Asimismo, se ofertan albardas (sillas para bestias de carga). Los orfebres muestran hermosas alhajas de alto quilataje. De igual manera, los alfayates (sastres) exhiben finas prendas, mientras que los alfareros comercian tazas y altabaques (platos hondos). Los artesanos venden aldabas y otros artículos de azófar (cobre).
Cerca del barrio de mercaderes existe gran actividad en almacenes y alhóndigas. Las caravanas compran o venden por arrobas y quintales los siguientes productos: adargama (harina de trigo), almidón, semillas de algarrobo y aceitunas, pero el vino se vende por fanegas. Ningún caravanero escapa de las aduanas, pues en estas oficinas, los funcionarios nada más hablan de almonedas, tarifas y de aranceles.
Por los arrabales un joven oficial cabalga sobre un caballo azabache. Días antes había cruzado por unas plantaciones de algodón; ahí bebió agua de una noria y lo mismo hizo su caballo en una acequia. Más adelante lo saludan unos hortelanos levantando sus guadañas, y los leñadores sus alferces (hachas). Luego pasó por un ingenio azucarero y unos yacimientos de azufre. Se acerca a la playa y un pescador le informa que las alfaides (mareas) están tranquilas, y que las jabegas (redes) salen repletas.
El oficial Jazib venía de tomar un arsenal enemigo; entra a la ciudad y, antes de llegar a su cuartel escucha el redoblar de unos tambores. Un guardia descansa su azagaya (lanza) y le ayuda a despojarse del albornoz (capa) y del alfanje (sable). Jazif alquila un coche y se dirige a su casa. A buen paso recorre el jardín frontal, sembrado con azucenas, lilas y alhelíes. Al no recibir respuesta de la bella Sobeida, sube a la azotea y la encuentra junto a una atalaya, secando arrayanes al sol.

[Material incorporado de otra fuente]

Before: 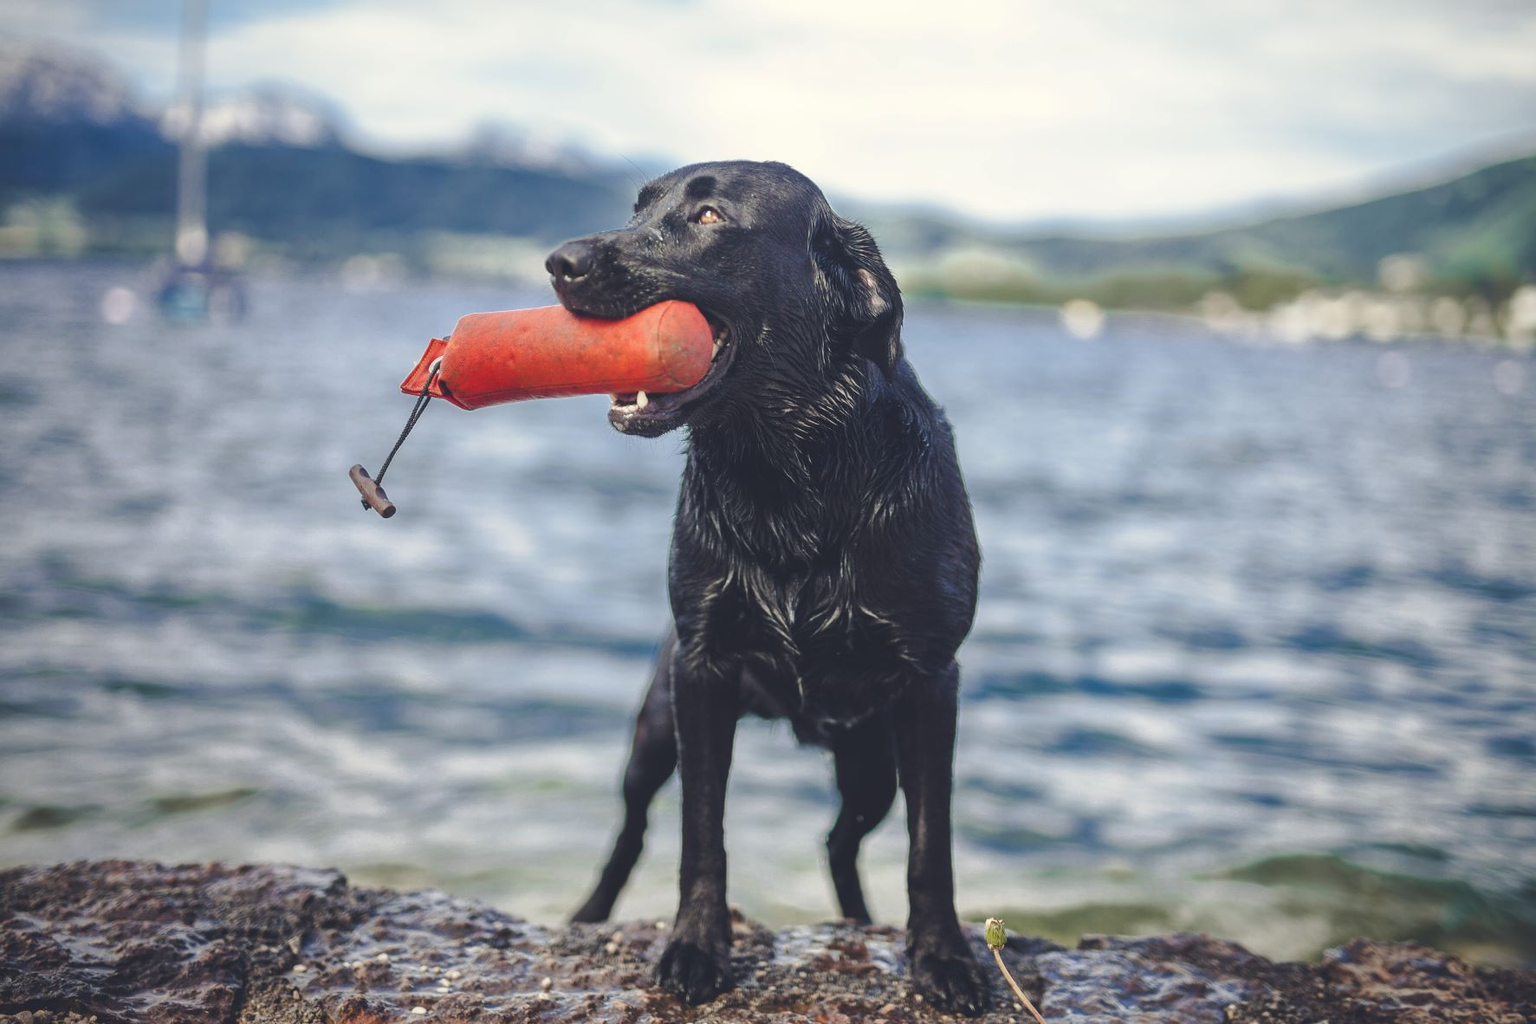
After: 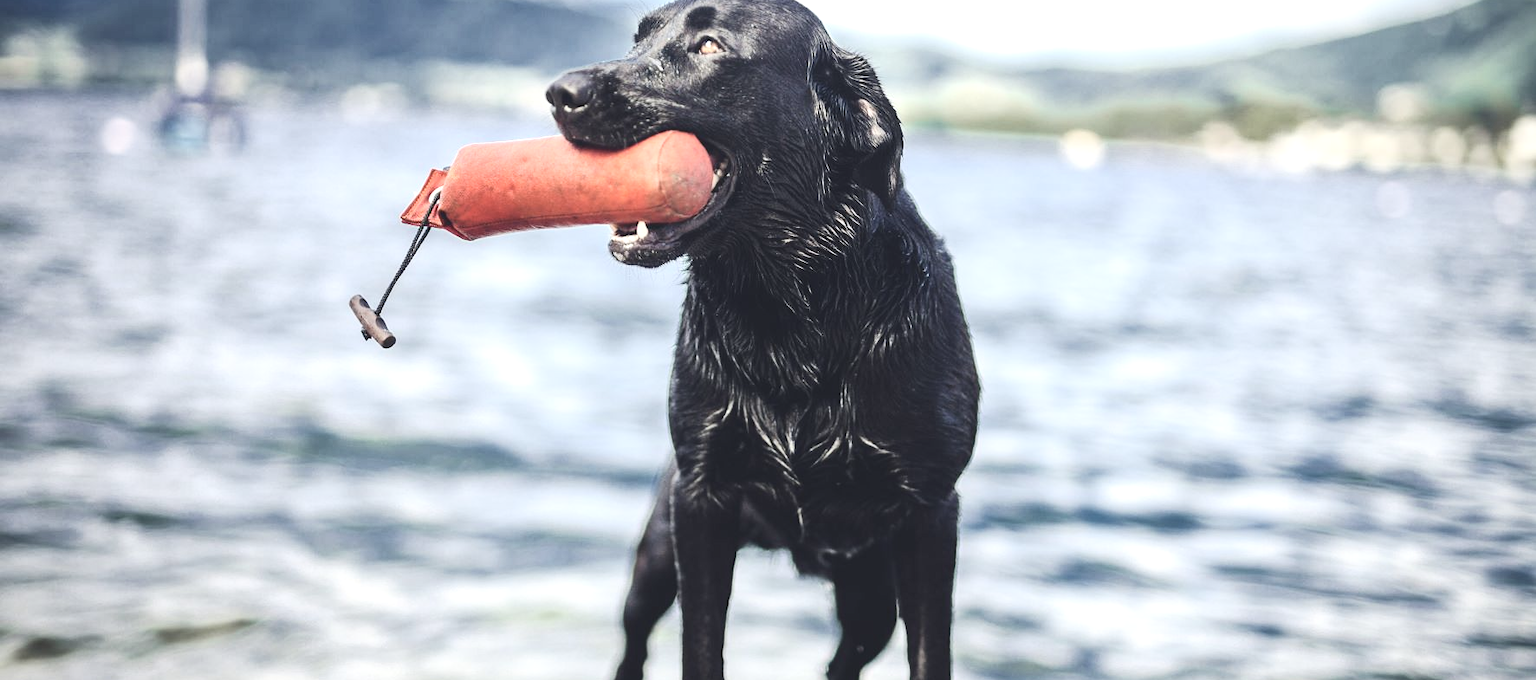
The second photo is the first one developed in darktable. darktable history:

La abraza y la besa con ternura… sus cabellos huelen a jazmín. Los interrumpe el aleteo de una bandada de pajarillos posándose sobre las almenas. Bajan a la cocina y juntos elevan una plegaria. Jazib devora lo preparado por Sobeida: guisado de gacela a la albahaca, una jarra con sorbete de dátiles y unos albaricoques con almendras en almíbar.
Yazib se coloca unos zaragüelles (pantalón holgado), y ambos forman en el piso un almofrej (cama de tapices), donde la consentidora esposa le aplica un takbis (masaje a la planta de los pies), enviándolo de inmediato al valle de los ronquidos. Despierta casi al anochecer; toma un reconfortante baño, viste sus mejores ropas y envía a los criados a unos encargos al centro de la ciudad. ¡Sobeida ignora que su esposo le prepara una fiesta!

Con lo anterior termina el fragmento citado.